C’est décidée, je resterai résolument positive. Au risque de passer pour une illuminée.

Dans le cadre de la procédure relative à la catastrophe AZF, survenue à Toulouse le 21 septembre 2001, la cour d’appel de Toulouse a condamné lundi l’ancien directeur de l’usine Serge Biechlin pour homicides et blessures involontaires. Ce dernier se voit infligé une peine de trois ans d’emprisonnement dont deux avec sursis, la première année étant soumises au régime de la semi-liberté.

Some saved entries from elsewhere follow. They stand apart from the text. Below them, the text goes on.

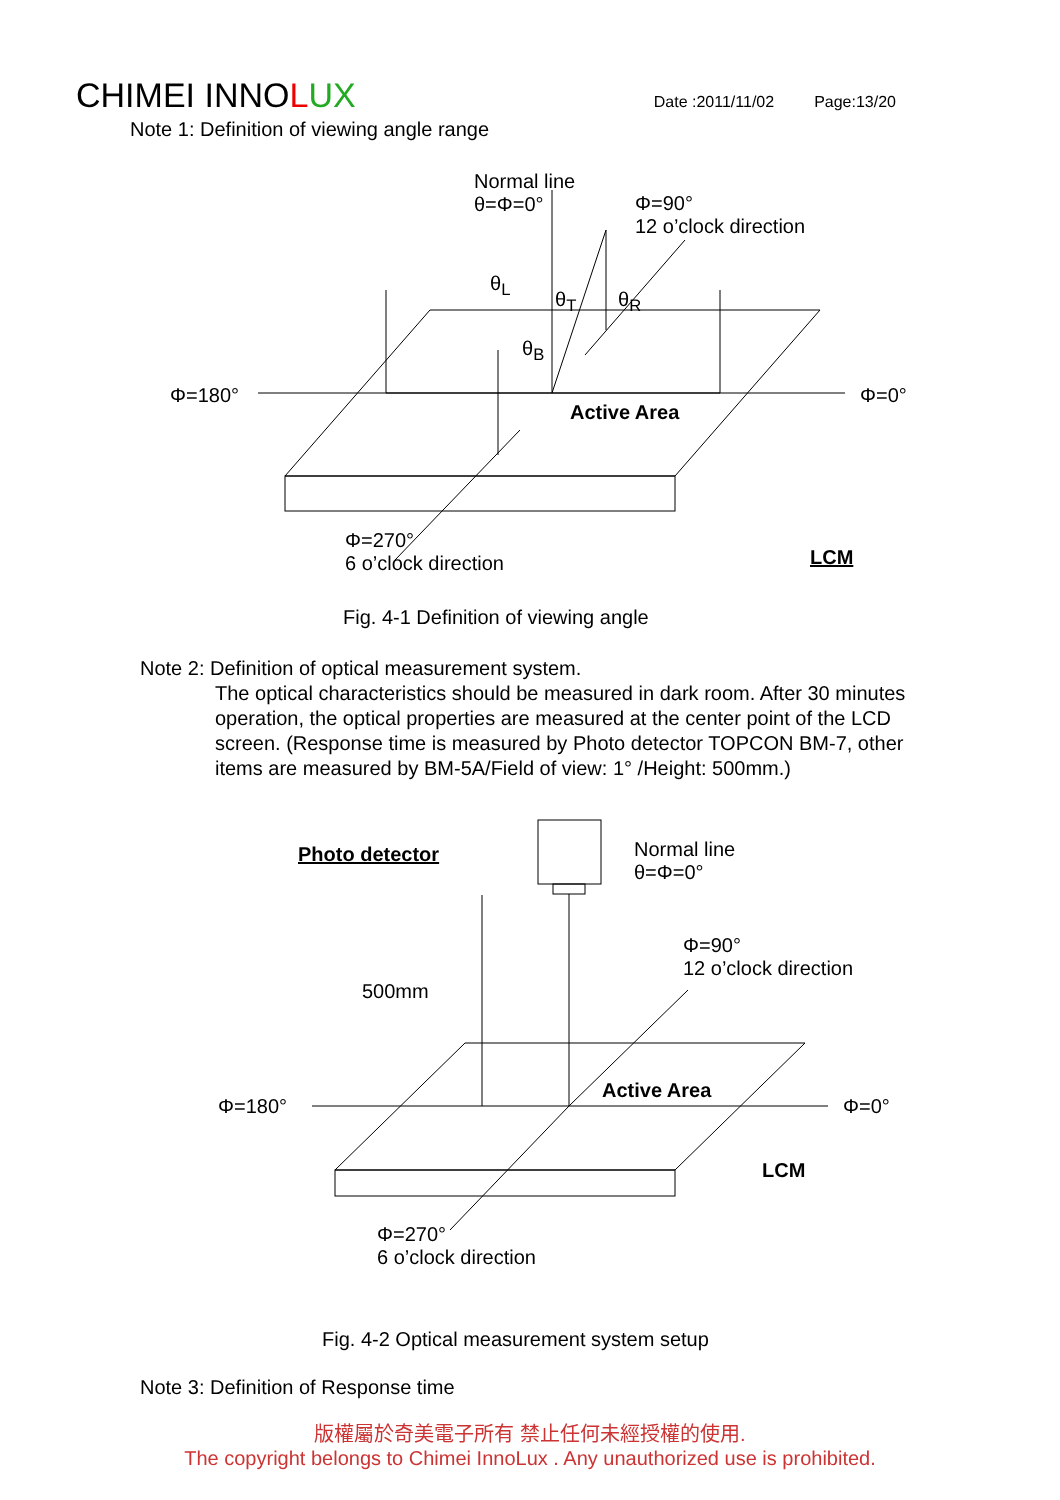CHIMEI INNOLUX Date :2011/11/02 Page:13/20
Note 1: Definition of viewing angle range
Normal line
θ=Φ=0°
Φ=90°
12 o’clock direction
θ<sub>L</sub>
θ<sub>T</sub> θ<sub>R</sub>
θ<sub>B</sub>
Φ=180° Φ=0°
Active Area
Φ=270°
6 o’clock direction
LCM
Fig. 4-1 Definition of viewing angle
Note 2: Definition of optical measurement system.
The optical characteristics should be measured in dark room. After 30 minutes
operation, the optical properties are measured at the center point of the LCD
screen. (Response time is measured by Photo detector TOPCON BM-7, other
items are measured by BM-5A/Field of view: 1° /Height: 500mm.)
Photo detector
Normal line
θ=Φ=0°
Φ=90°
12 o’clock direction
500mm
Active Area
Φ=180° Φ=0°
LCM
Φ=270°
6 o’clock direction
Fig. 4-2 Optical measurement system setup
Note 3: Definition of Response time
版權屬於奇美電子所有 禁止任何未經授權的使用.
The copyright belongs to Chimei InnoLux . Any unauthorized use is prohibited.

L’ancien patron du site – passé dans le giron de Total quelques mois à peine avant la catastrophe - est également redevable de 45.000 euros d’amende, la cour le considérant comme pénalement responsable, car muni d’un pouvoir représentation de Grande Paroisse, cette société, filiale de Total, écopant quant à elle de 225.000 euros d’amende.

Alors que la Cour d’Appel de Toulouse vient de rendre un verdict impitoyable pour la société Grande-Paroisse et l’ex-directeur du site AZF, Serge Biechlin, j’ose garder espoir pour les salariés jetés en pâture des pires railleurs.

Le coup qui leur est porté ce lundi 24 septembre est si énorme, qu’on est en droit d’espérer qu’un tel jugement a été rendu afin de pouvoir permettre à la filiale de Total de se pourvoir en cassation avec de solides éléments … l’argumentation de la cour – quasi inexistante à l’audience – laissant pantois, tant elle est dénuée de fondements autant tangibles qu’étayés.

En restant positive, avant tout, la condamnation de Serge Biechlin et de son employeur , en étant -bien au-delà des “espérances” de certains avocats de la partie civile et des réquisitions du ministère public lui-même pourrait laisser penser qu’en vue de préserver l’ordre public, la juge a souhaité ne donner aucun bâton pour se faire battre … et faire battre les prévenus.

Rappelons que le ministère public avait requis 18 mois de prison avec sursis et 15.000 euros d’amende contre M. Biechlin et 225.000 euros d’amende contre Grande Paroisse, s’agissant d’une peine maximale en ce qui concerne la personne morale.

Une condamnation aussi sévère que celle rendue aujourd’hui permet aux accusés de réagir via leurs avocats … sans que l’on ne puisse l’once d’une seconde évoquer toute éventuelle collusion – ou petit arrangement entre amis – entre Total et l’Etat. Préservant ainsi les prévenus de la vindicte populaire bien présente lors de l’énoncé du verdict en première instance. Tuant également dans l’oeuf tout mouvement de révolte de la part de la population toulousaine, meurtrie au plus profond de sa chair. Chose que la plupart des personnes présentes dans la salle Jean Mermoz semble avoir oublié … tant il fût avant tout notion d’argent et d’indemnisations aujourd’hui.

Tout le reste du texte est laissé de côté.